On 12 May, the NWHA published a report, where it outlined how the North West can build on its plans for local low carbon hydrogen production and use by also pioneering low carbon energy imports through driving up Britain’s use of ammonia. The UK will need between 200-425TWh of hydrogen to meet net zero by 2050, with imports from international markets set to be crucial in lowering the risks of delivering enough hydrogen production capacity to meet expected UK demand.
There are, however, issues when it comes to transporting hydrogen over long distances at large volumes. It has a higher energy density by mass, but lower energy density by volume in comparison to the most commonly used transport molecules. In liquid form, there are significant losses associated with boil off – around 25% across the supply chain – with alternative methods of transport being explored, including ammonia.
There are a number of characteristics that make ammonia an ideal hydrogen carrier, such as its high hydrogen content by mass (18%) and zero carbon content, with it unique among hydrogen carriers in that its non-hydrogen molecule is nitrogen, instead of carbon. It is also similar to LPG, allowing existing storage, transport and terminal equipment to potentially be used; can be liquified under mild conditions; and has a mature supply chain.

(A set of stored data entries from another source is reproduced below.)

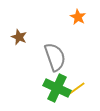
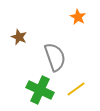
green cross: moved 17 px left, 2 px down
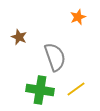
orange star: rotated 21 degrees clockwise
green cross: rotated 16 degrees counterclockwise
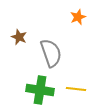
gray semicircle: moved 4 px left, 4 px up
yellow line: rotated 42 degrees clockwise
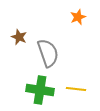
gray semicircle: moved 3 px left
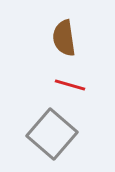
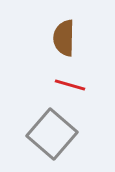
brown semicircle: rotated 9 degrees clockwise
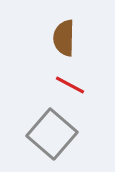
red line: rotated 12 degrees clockwise
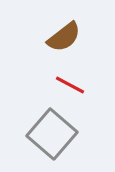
brown semicircle: moved 1 px up; rotated 129 degrees counterclockwise
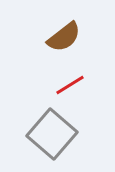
red line: rotated 60 degrees counterclockwise
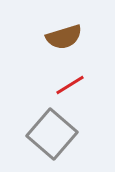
brown semicircle: rotated 21 degrees clockwise
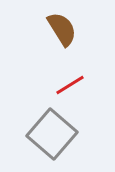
brown semicircle: moved 2 px left, 8 px up; rotated 105 degrees counterclockwise
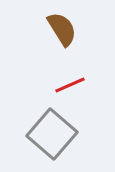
red line: rotated 8 degrees clockwise
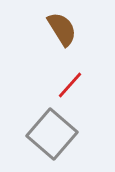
red line: rotated 24 degrees counterclockwise
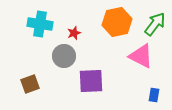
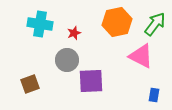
gray circle: moved 3 px right, 4 px down
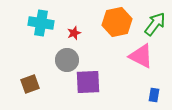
cyan cross: moved 1 px right, 1 px up
purple square: moved 3 px left, 1 px down
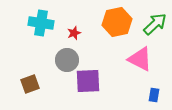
green arrow: rotated 10 degrees clockwise
pink triangle: moved 1 px left, 3 px down
purple square: moved 1 px up
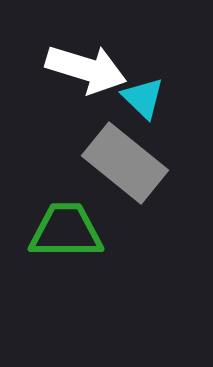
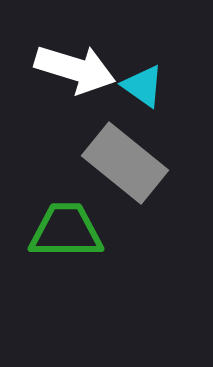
white arrow: moved 11 px left
cyan triangle: moved 12 px up; rotated 9 degrees counterclockwise
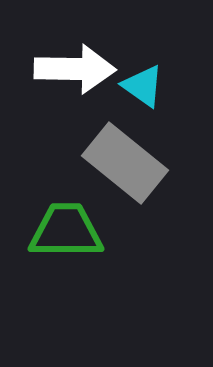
white arrow: rotated 16 degrees counterclockwise
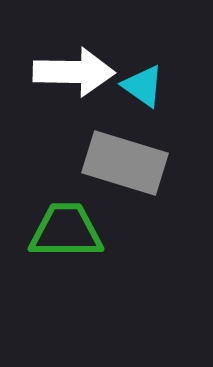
white arrow: moved 1 px left, 3 px down
gray rectangle: rotated 22 degrees counterclockwise
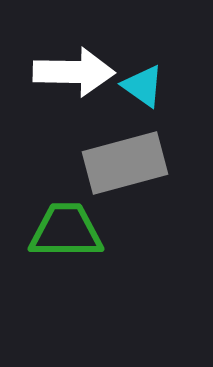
gray rectangle: rotated 32 degrees counterclockwise
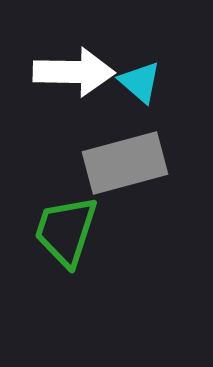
cyan triangle: moved 3 px left, 4 px up; rotated 6 degrees clockwise
green trapezoid: rotated 72 degrees counterclockwise
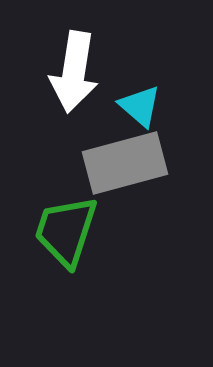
white arrow: rotated 98 degrees clockwise
cyan triangle: moved 24 px down
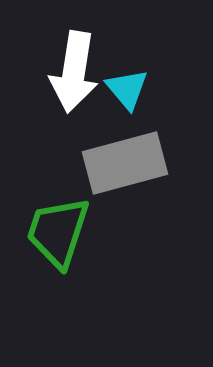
cyan triangle: moved 13 px left, 17 px up; rotated 9 degrees clockwise
green trapezoid: moved 8 px left, 1 px down
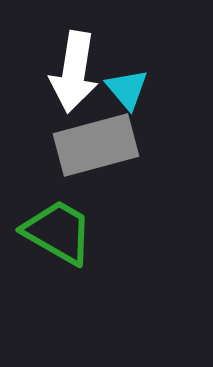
gray rectangle: moved 29 px left, 18 px up
green trapezoid: rotated 102 degrees clockwise
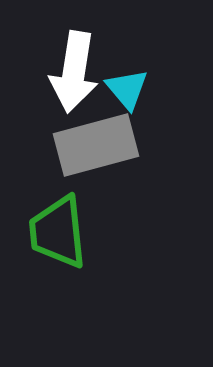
green trapezoid: rotated 126 degrees counterclockwise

Global production of ammonia is already at 176mn tonnes per year, with the majority produced at large-scale through the Haber Bosch process. This is where hydrogen and nitrogen react at pressures of up to 200 bar. The carbon intensity here is dependent to the source of hydrogen used, with almost all ammonia today produced using natural gas or LPG as feedstock, before being reformed to produce hydrogen.
This means producing low carbon ammonia will call for a low carbon hydrogen source, with the most significant factors influencing the economics here the input cost of renewable electricity for electrolytic production, or natural gas for CCUS-enabled production. These are likely to be geographically driven, with the low cost of solar in the Middle East and Australia suggesting hydrogen imported from these areas will be competitive with domestic production and could help support the UK in meeting domestic hydrogen demand.
Furthermore, with the UK currently importing around 200TWh of energy in the form of LNG each year from Qatar (49%) and the US (27%), ammonia and hydrogen offer the UK a chance to diversify and decarbonise its energy imports.
The North West in particular has the potential to become a low carbon ammonia import hub. NWHA set out how this is down to the high concentration of hydrogen demand it has due to its industrial activity, the ammonia users in the region – CF Fertiliser’s Ince and Billingham sites can produce material volumes of ammonia each year – and the fact it has one of the largest ports in the UK in the Port of Liverpool, which offers an opportunity to develop infrastructure to import and export ammonia.
To capitalise on this opportunity, the North West should look to explore an ammonia decomposition demonstrator, with this one of the least developed areas of the decarbonised ammonia supply chain; explore opportunities for ammonia in the hydrogen economy, both as a means of transporting and storing hydrogen in the region; explore opportunities to import or export ammonia; and explore the use of decarbonised ammonia in other applications, including maritime use and as an energy source off the grid, where hydrogen is not available.